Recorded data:
◆ ◆ ◆ ◆ ◆ ◆ ◆

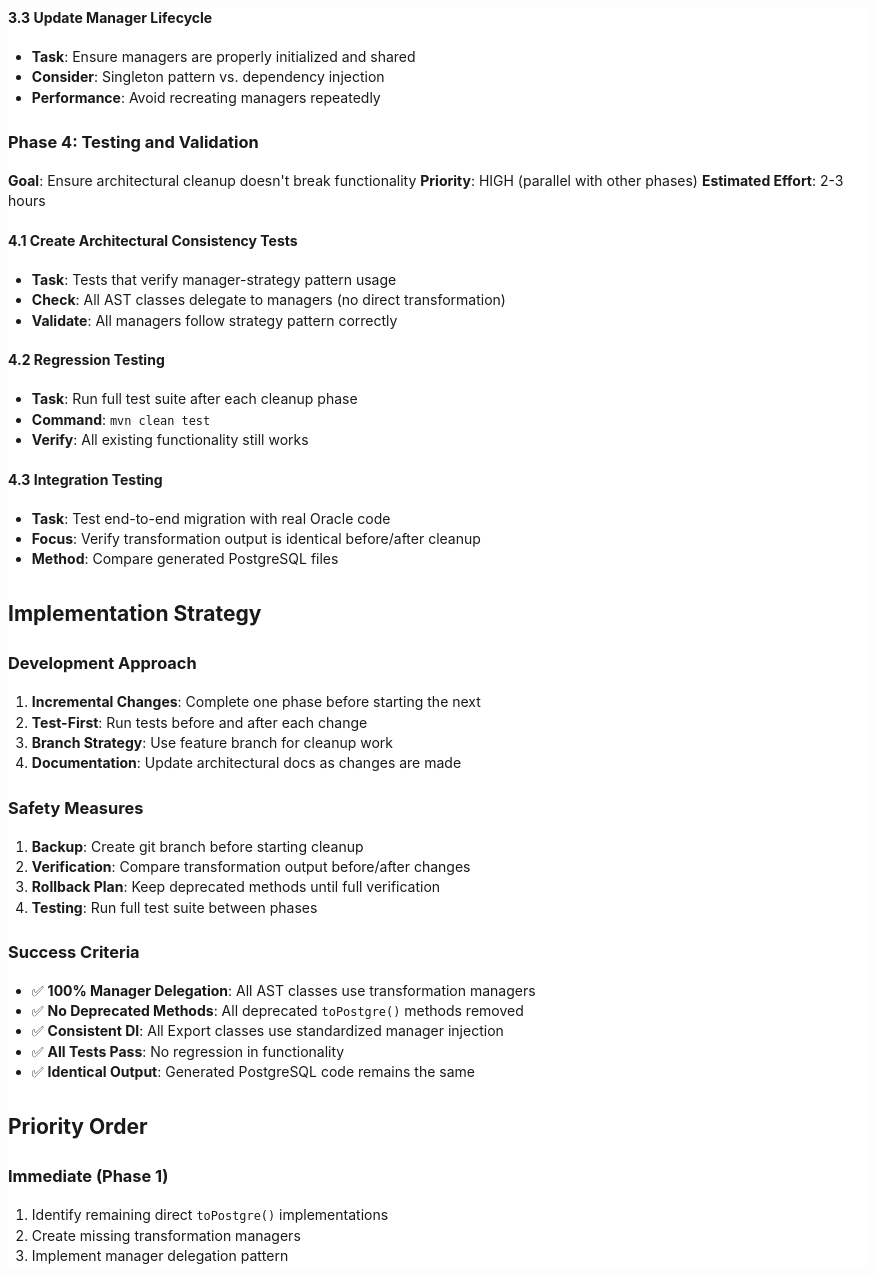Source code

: #### 3.3 Update Manager Lifecycle
- **Task**: Ensure managers are properly initialized and shared
- **Consider**: Singleton pattern vs. dependency injection
- **Performance**: Avoid recreating managers repeatedly

### Phase 4: Testing and Validation
**Goal**: Ensure architectural cleanup doesn't break functionality
**Priority**: HIGH (parallel with other phases)
**Estimated Effort**: 2-3 hours

#### 4.1 Create Architectural Consistency Tests
- **Task**: Tests that verify manager-strategy pattern usage
- **Check**: All AST classes delegate to managers (no direct transformation)
- **Validate**: All managers follow strategy pattern correctly

#### 4.2 Regression Testing
- **Task**: Run full test suite after each cleanup phase
- **Command**: `mvn clean test`
- **Verify**: All existing functionality still works

#### 4.3 Integration Testing
- **Task**: Test end-to-end migration with real Oracle code
- **Focus**: Verify transformation output is identical before/after cleanup
- **Method**: Compare generated PostgreSQL files

## Implementation Strategy

### Development Approach
1. **Incremental Changes**: Complete one phase before starting the next
2. **Test-First**: Run tests before and after each change
3. **Branch Strategy**: Use feature branch for cleanup work
4. **Documentation**: Update architectural docs as changes are made

### Safety Measures
1. **Backup**: Create git branch before starting cleanup
2. **Verification**: Compare transformation output before/after changes
3. **Rollback Plan**: Keep deprecated methods until full verification
4. **Testing**: Run full test suite between phases

### Success Criteria
- ✅ **100% Manager Delegation**: All AST classes use transformation managers
- ✅ **No Deprecated Methods**: All deprecated `toPostgre()` methods removed
- ✅ **Consistent DI**: All Export classes use standardized manager injection
- ✅ **All Tests Pass**: No regression in functionality
- ✅ **Identical Output**: Generated PostgreSQL code remains the same

## Priority Order

### Immediate (Phase 1)
1. Identify remaining direct `toPostgre()` implementations
2. Create missing transformation managers
3. Implement manager delegation pattern
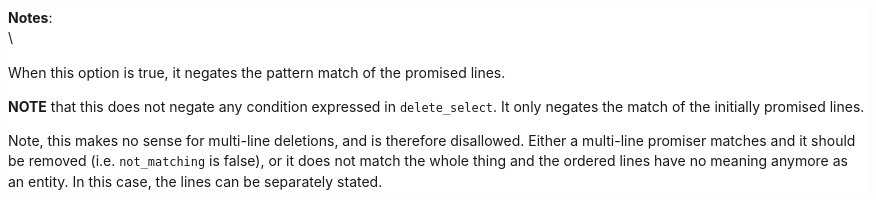 **Notes**:\
 \

When this option is true, it negates the pattern match of the promised
lines.

**NOTE** that this does not negate any condition expressed in
`delete_select`. It only negates the match of the initially promised
lines.

Note, this makes no sense for multi-line deletions, and is therefore
disallowed. Either a multi-line promiser matches and it should be
removed (i.e. `not_matching` is false), or it does not match the whole
thing and the ordered lines have no meaning anymore as an entity. In
this case, the lines can be separately stated.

◆ ◆ ◆ ◆ ◆ ◆ ◆

Only the lines containing the word "phases" should be returned from the data above.

— Task output —
**Priority**: HIGH (parallel with other phases)
4. **Testing**: Run full test suite between phases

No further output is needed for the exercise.